I've attempted a prove by induction, but I have no idea if it is correct, and if it would be accepted by a mathematician as proof. So the question is, how do I get to the point that I feel comfortable with my rigor and notation, given the state of iqnorance I'm currently in?
My attempt at the proof goes like this: Base case: $k = 1$, $λ = \sum_{i=1}^d a_i x_i = 0$, $p = \sum_{i=1}^d b_i x_i + c$. For $p$ on $λ$, $p$ has to vanish: $$p(x_1 = -\frac{1}{a_1} \sum_{i=2}^d a_i x_i) = 0$$ $$\Leftrightarrow 0 = \sum_{i=2}^d (b_i - \frac{b_1}{a_1} a_i) x_i + c.$$ Because this has to hold for all $x_i$: $$c = 0,$$ $$b_i = \frac{b_1}{a_1} a_i,$$ which means $p = \frac{b_1}{a_1} \sum_{i=1}^d a_i x_i$. Inserting this into $p = λq$: $$\frac{b_1}{a_1} \sum_{i=1}^d a_i x_i = q \sum_{i=1}^d a_i x_i$$ $$\Leftrightarrow q = \frac{b_1}{a_1}.$$ This shows that the base case is true.

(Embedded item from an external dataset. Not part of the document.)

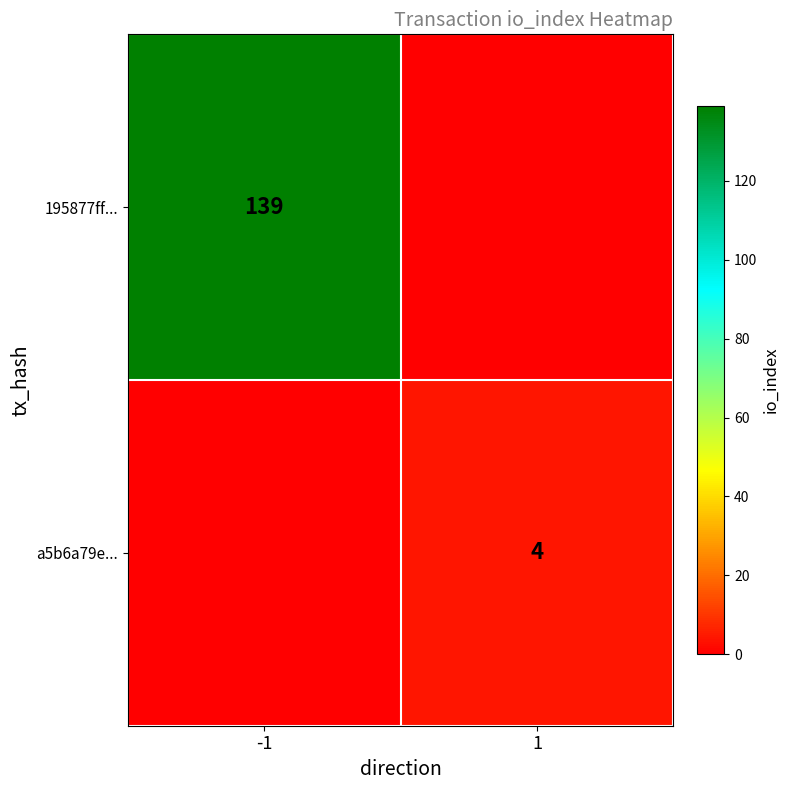

Which label corresponds to the largest value in the chart?

-1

It exists, and it is of degree zero.
Inductive step A polynomial of degree $(k+1)$ can be written as a product of two polynomials, one of degree $k$ and the other of degree 1. $$p_{k+1} = p_k p_1$$ Given the base case, and the induction hypothesis, we can write $$p_{k+1} = λ q_k λ q_1$$ $$\Rightarrow p_{k+1} = λ q_{k+1}, \text{ with } q_{k+1} = λ q_k q_1$$ $q_{k+1}$ exists, and is of order $k$, since it is a product of polynomials of degree one [$λ$], $(k-1)$ [$q_k$] and zero [$q_1$].
Q.E.D.